# Source material:
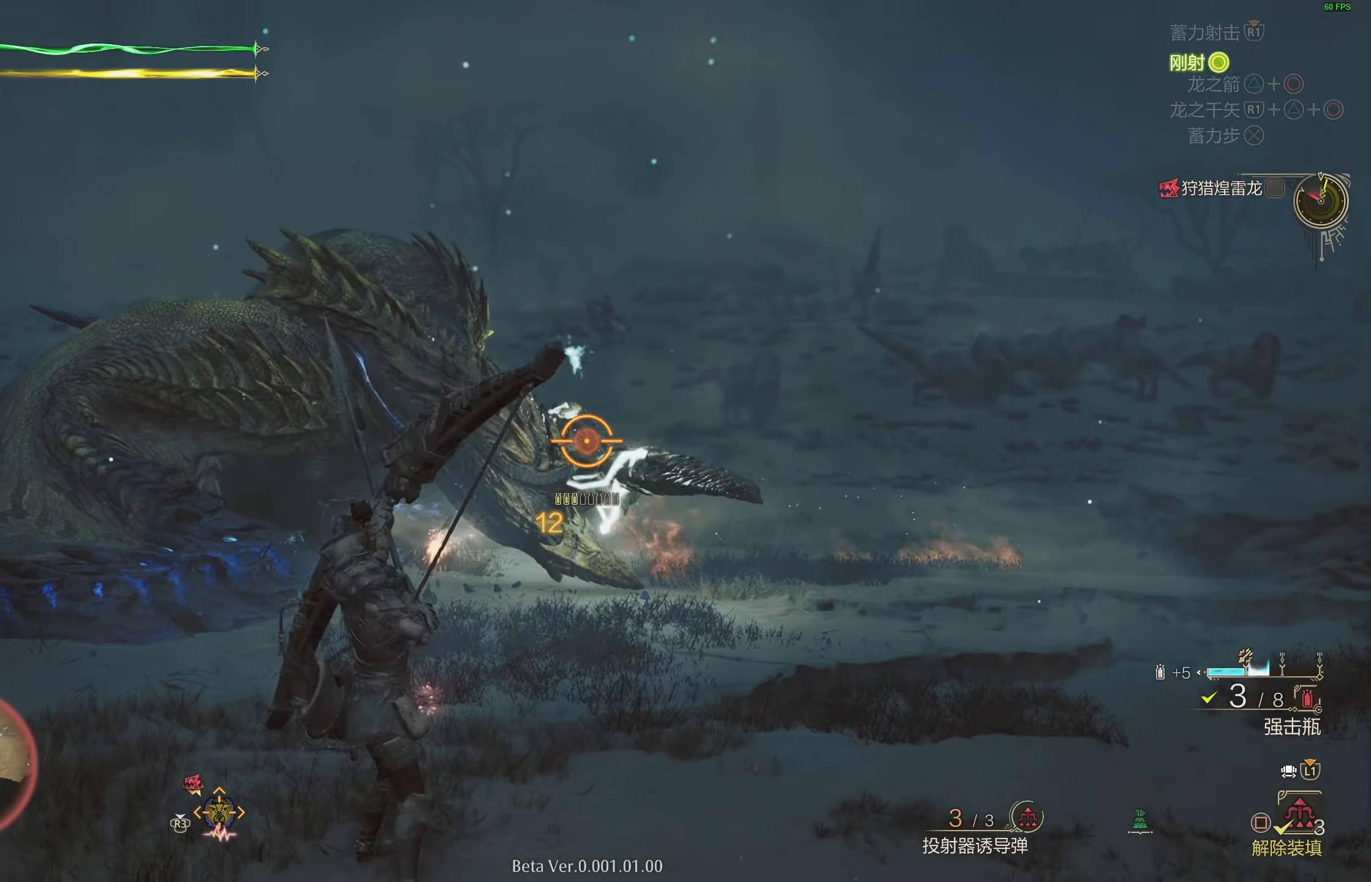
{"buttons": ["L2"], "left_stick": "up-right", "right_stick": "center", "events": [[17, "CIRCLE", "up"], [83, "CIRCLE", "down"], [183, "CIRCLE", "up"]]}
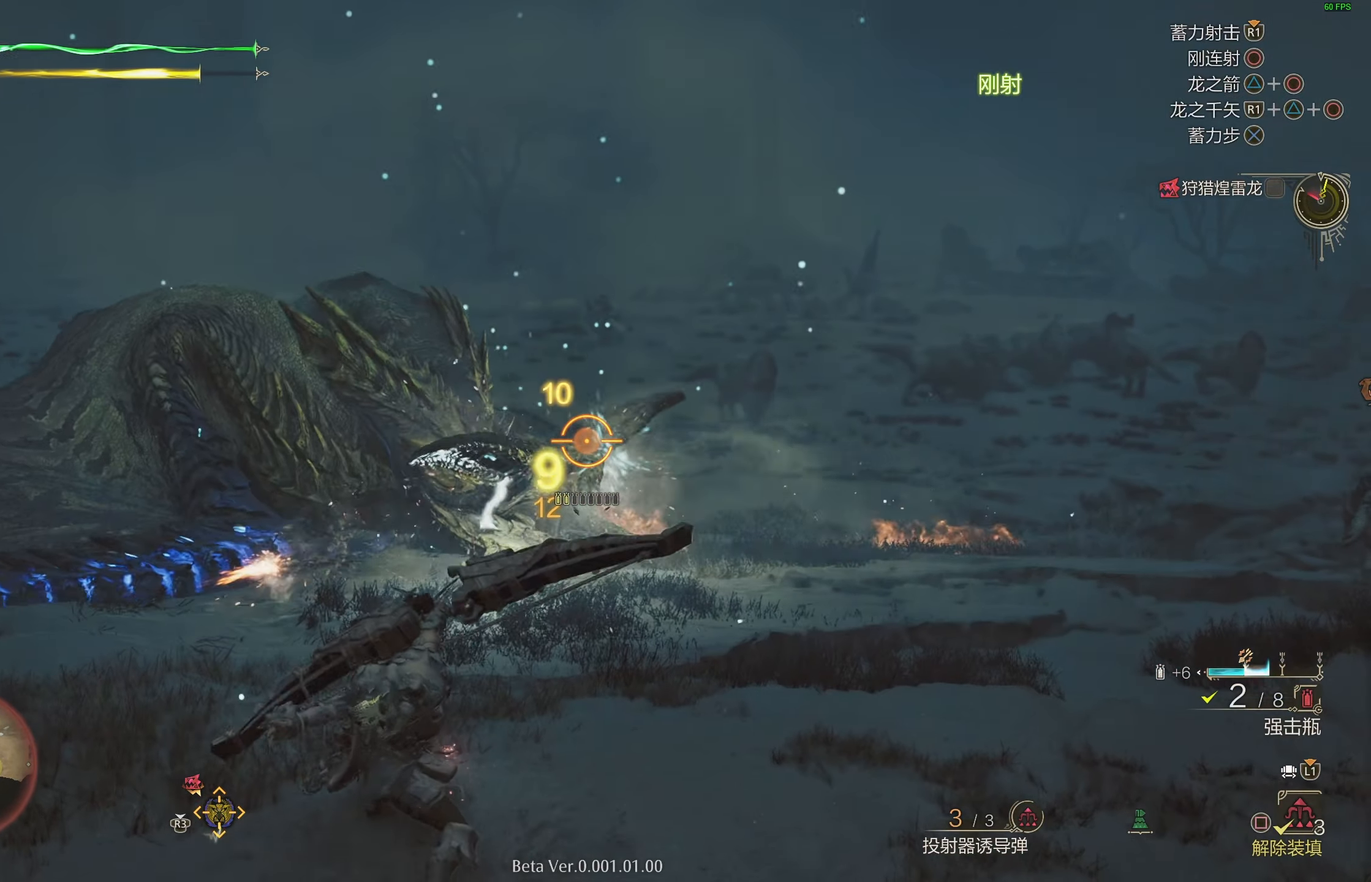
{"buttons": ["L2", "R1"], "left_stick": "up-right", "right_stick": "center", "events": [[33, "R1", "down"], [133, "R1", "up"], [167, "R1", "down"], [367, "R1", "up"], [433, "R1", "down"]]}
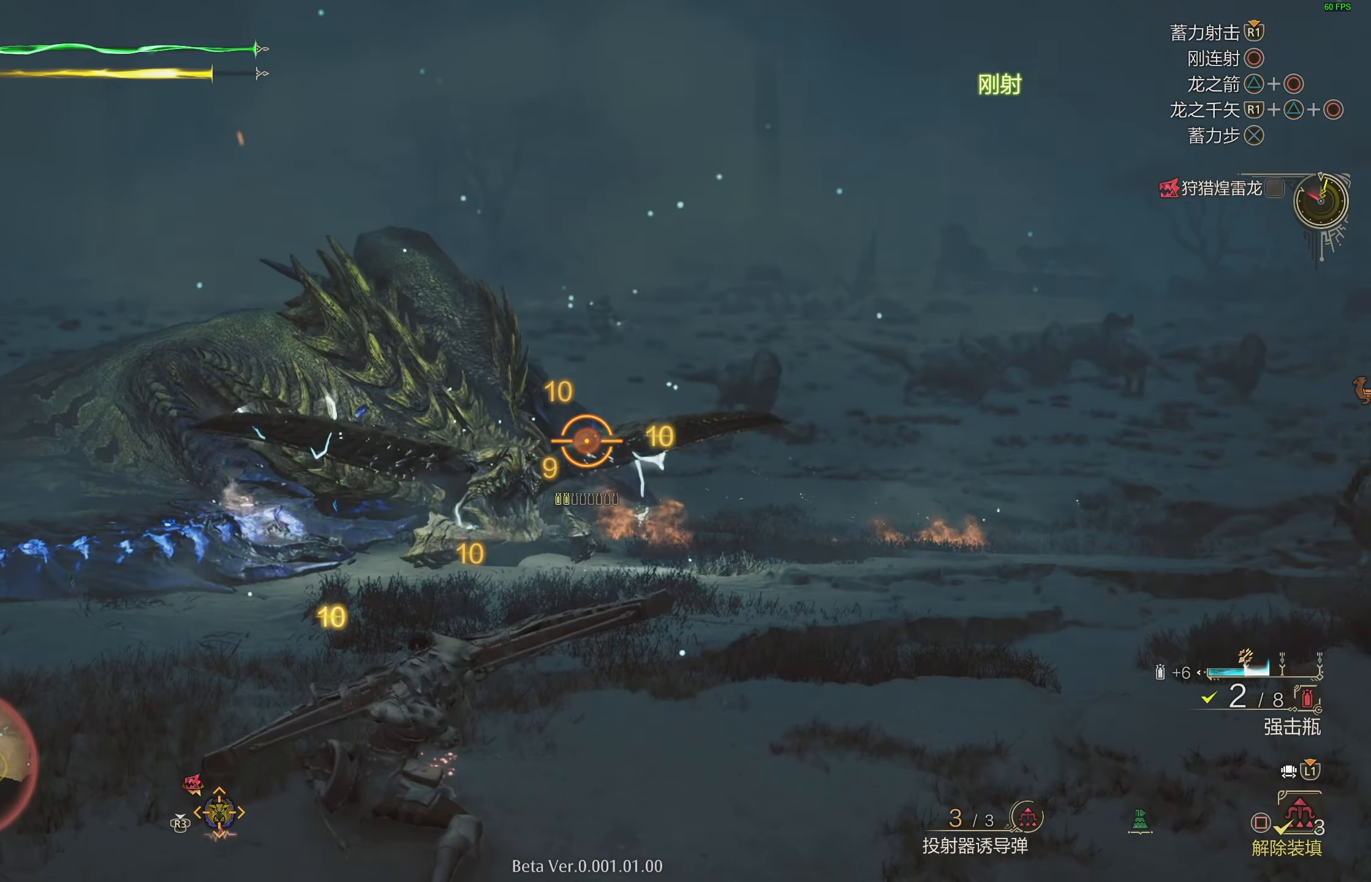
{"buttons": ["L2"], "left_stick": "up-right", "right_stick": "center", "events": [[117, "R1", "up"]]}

# What to do:
Reproduce the listing exactly, minus its pictures.

# Answer to this task:
{"buttons": ["L2"], "left_stick": "up-right", "right_stick": "center", "events": [[17, "CIRCLE", "up"], [83, "CIRCLE", "down"], [183, "CIRCLE", "up"]]}
{"buttons": ["L2", "R1"], "left_stick": "up-right", "right_stick": "center", "events": [[33, "R1", "down"], [133, "R1", "up"], [167, "R1", "down"], [367, "R1", "up"], [433, "R1", "down"]]}
{"buttons": ["L2"], "left_stick": "up-right", "right_stick": "center", "events": [[117, "R1", "up"]]}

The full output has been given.